> **Exercise goal**
Images must not appear in your copy; reproduce every other part of the records exactly.

····················

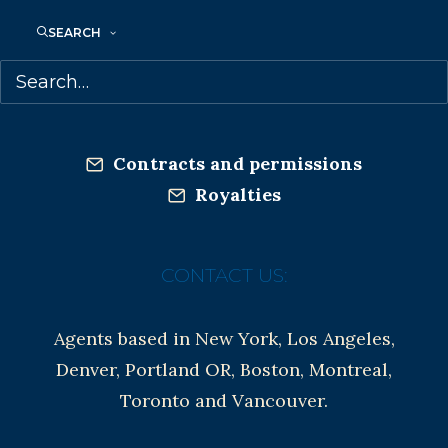
Co-Agents and Rights
Copyright Information
SEARCH
Privacy Policy
Anti-Harassment Policy
Contracts and permissions
Royalties
CONTACT US:
Agents based in New York, Los Angeles,
Denver, Portland OR, Boston, Montreal,
Toronto and Vancouver.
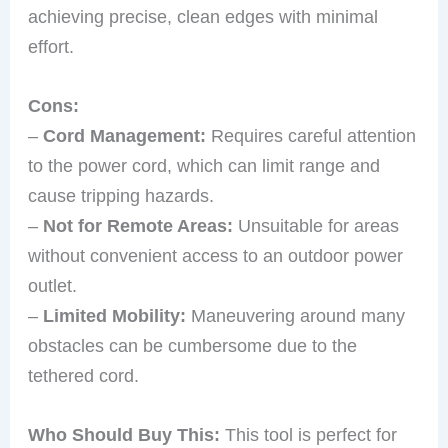
achieving precise, clean edges with minimal
effort.
Cons:
–
Cord Management:
Requires careful attention
to the power cord, which can limit range and
cause tripping hazards.
–
Not for Remote Areas:
Unsuitable for areas
without convenient access to an outdoor power
outlet.
–
Limited Mobility:
Maneuvering around many
obstacles can be cumbersome due to the
tethered cord.
Who Should Buy This:
This tool is perfect for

····················

> **Exercise response**
Co-Agents and Rights
Copyright Information
SEARCH
Privacy Policy
Anti-Harassment Policy
Contracts and permissions
Royalties
CONTACT US:
Agents based in New York, Los Angeles,
Denver, Portland OR, Boston, Montreal,
Toronto and Vancouver.
achieving precise, clean edges with minimal
effort.
Cons:
–
Cord Management:
Requires careful attention
to the power cord, which can limit range and
cause tripping hazards.
–
Not for Remote Areas:
Unsuitable for areas
without convenient access to an outdoor power
outlet.
–
Limited Mobility:
Maneuvering around many
obstacles can be cumbersome due to the
tethered cord.
Who Should Buy This:
This tool is perfect for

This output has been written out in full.